🤖 AI Summary
Existing video understanding methods face limitations in hierarchical modeling, fine-grained temporal annotation, and online streaming processing. To address these challenges, this work introduces the novel task of *hierarchical streaming video understanding*, which jointly performs online temporal action localization and free-form semantic description generation. We innovatively leverage large language models to automatically construct action hierarchies and propose OpenHOUSE—a unified system integrating vision-language models, a lightweight streaming encoder, and a generative decoder to enable real-time action boundary detection and high-level event abstraction. Evaluated on standard benchmarks, our method achieves a 1.9× improvement in action boundary detection accuracy over baseline approaches.

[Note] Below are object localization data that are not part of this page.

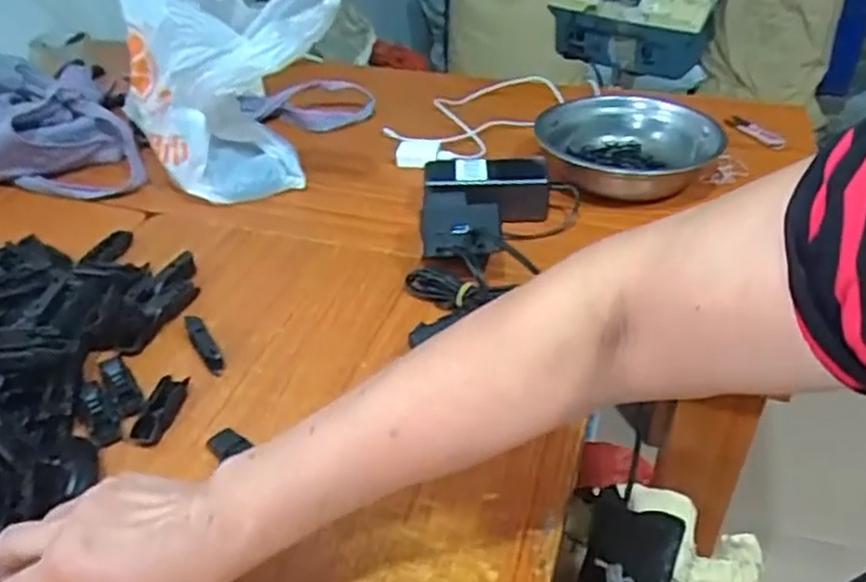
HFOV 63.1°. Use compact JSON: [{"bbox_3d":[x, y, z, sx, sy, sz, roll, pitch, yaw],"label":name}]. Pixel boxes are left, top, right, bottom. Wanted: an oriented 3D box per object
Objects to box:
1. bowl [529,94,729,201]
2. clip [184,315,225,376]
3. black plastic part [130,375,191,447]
[{"bbox_3d":[0.215,-0.150,0.779,0.179,0.065,0.179,-1,36,1],"label":"bowl"},{"bbox_3d":[-0.189,0.042,0.579,0.015,0.017,0.064,-22,40,-26],"label":"clip"},{"bbox_3d":[-0.205,0.088,0.529,0.025,0.007,0.064,3,36,7],"label":"black plastic part"}]

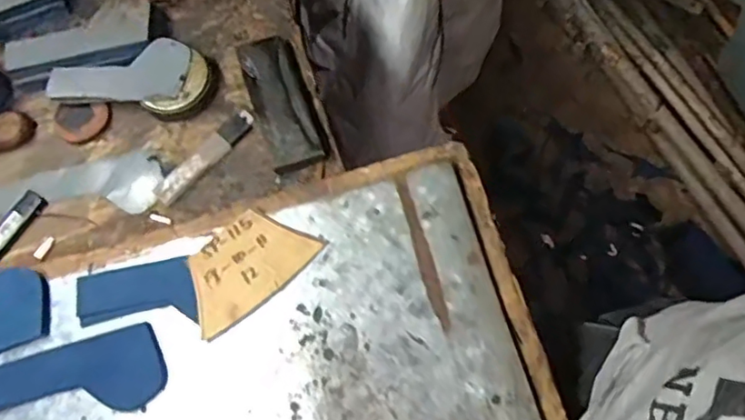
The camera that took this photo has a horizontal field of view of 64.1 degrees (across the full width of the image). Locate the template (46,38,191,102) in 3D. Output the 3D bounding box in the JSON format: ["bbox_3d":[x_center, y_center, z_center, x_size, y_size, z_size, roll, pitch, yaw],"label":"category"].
[{"bbox_3d":[-0.251,-0.135,0.591,0.135,0.007,0.059,-7,85,-3],"label":"template"}]

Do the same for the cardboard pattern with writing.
[{"bbox_3d":[-0.110,0.046,0.512,0.114,0.004,0.073,-42,77,-11],"label":"cardboard pattern with writing"}]

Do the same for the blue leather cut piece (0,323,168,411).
[{"bbox_3d":[-0.288,0.156,0.488,0.236,0.004,0.061,-17,70,-1],"label":"blue leather cut piece"}]

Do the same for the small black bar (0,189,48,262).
[{"bbox_3d":[-0.344,0.017,0.566,0.026,0.006,0.079,27,72,8],"label":"small black bar"}]

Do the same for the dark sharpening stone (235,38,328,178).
[{"bbox_3d":[-0.091,-0.110,0.596,0.054,0.028,0.156,-18,72,-7],"label":"dark sharpening stone"}]

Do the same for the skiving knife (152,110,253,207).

To the best of our knowledge, this is the first end-to-end framework enabling hierarchical, generative, and streaming video understanding—establishing a scalable technical pathway for open-domain video analysis.
📝 Abstract
We introduce Hierarchical Streaming Video Understanding, a task that combines online temporal action localization with free-form description generation. Given the scarcity of datasets with hierarchical and fine-grained temporal annotations, we demonstrate that LLMs can effectively group atomic actions into higher-level events, enriching existing datasets. We then propose OpenHOUSE (Open-ended Hierarchical Online Understanding System for Events), which extends streaming action perception beyond action classification. OpenHOUSE features a specialized streaming module that accurately detects boundaries between closely adjacent actions, nearly doubling the performance of direct extensions of existing methods. We envision the future of streaming action perception in the integration of powerful generative models, with OpenHOUSE representing a key step in that direction.